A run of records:
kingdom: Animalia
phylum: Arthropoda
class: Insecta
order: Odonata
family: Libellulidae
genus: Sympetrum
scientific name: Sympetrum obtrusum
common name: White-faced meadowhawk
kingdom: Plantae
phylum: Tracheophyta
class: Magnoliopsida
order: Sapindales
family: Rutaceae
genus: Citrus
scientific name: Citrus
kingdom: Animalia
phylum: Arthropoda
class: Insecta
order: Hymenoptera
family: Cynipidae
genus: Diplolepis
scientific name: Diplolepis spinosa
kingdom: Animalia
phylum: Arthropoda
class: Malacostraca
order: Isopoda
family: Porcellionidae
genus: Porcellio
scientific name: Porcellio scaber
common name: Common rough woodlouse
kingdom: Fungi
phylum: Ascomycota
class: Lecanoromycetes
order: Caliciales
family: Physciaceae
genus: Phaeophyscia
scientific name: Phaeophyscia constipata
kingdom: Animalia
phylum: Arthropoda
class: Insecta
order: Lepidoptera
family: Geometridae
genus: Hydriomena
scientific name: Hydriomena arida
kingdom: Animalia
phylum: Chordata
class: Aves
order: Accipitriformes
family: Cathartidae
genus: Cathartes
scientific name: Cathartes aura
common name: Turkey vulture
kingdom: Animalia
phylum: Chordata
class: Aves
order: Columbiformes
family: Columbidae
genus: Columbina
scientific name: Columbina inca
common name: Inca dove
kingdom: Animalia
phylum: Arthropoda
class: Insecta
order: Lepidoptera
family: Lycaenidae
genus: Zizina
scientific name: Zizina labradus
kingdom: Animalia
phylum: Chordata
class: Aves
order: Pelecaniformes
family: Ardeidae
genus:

**What is required:** Update the entries above by putting "vernacular name" wherever "common name" appears. Leave every other line unchanged.

**Result:**
kingdom: Animalia
phylum: Arthropoda
class: Insecta
order: Odonata
family: Libellulidae
genus: Sympetrum
scientific name: Sympetrum obtrusum
vernacular name: White-faced meadowhawk
kingdom: Plantae
phylum: Tracheophyta
class: Magnoliopsida
order: Sapindales
family: Rutaceae
genus: Citrus
scientific name: Citrus
kingdom: Animalia
phylum: Arthropoda
class: Insecta
order: Hymenoptera
family: Cynipidae
genus: Diplolepis
scientific name: Diplolepis spinosa
kingdom: Animalia
phylum: Arthropoda
class: Malacostraca
order: Isopoda
family: Porcellionidae
genus: Porcellio
scientific name: Porcellio scaber
vernacular name: Common rough woodlouse
kingdom: Fungi
phylum: Ascomycota
class: Lecanoromycetes
order: Caliciales
family: Physciaceae
genus: Phaeophyscia
scientific name: Phaeophyscia constipata
kingdom: Animalia
phylum: Arthropoda
class: Insecta
order: Lepidoptera
family: Geometridae
genus: Hydriomena
scientific name: Hydriomena arida
kingdom: Animalia
phylum: Chordata
class: Aves
order: Accipitriformes
family: Cathartidae
genus: Cathartes
scientific name: Cathartes aura
vernacular name: Turkey vulture
kingdom: Animalia
phylum: Chordata
class: Aves
order: Columbiformes
family: Columbidae
genus: Columbina
scientific name: Columbina inca
vernacular name: Inca dove
kingdom: Animalia
phylum: Arthropoda
class: Insecta
order: Lepidoptera
family: Lycaenidae
genus: Zizina
scientific name: Zizina labradus
kingdom: Animalia
phylum: Chordata
class: Aves
order: Pelecaniformes
family: Ardeidae
genus:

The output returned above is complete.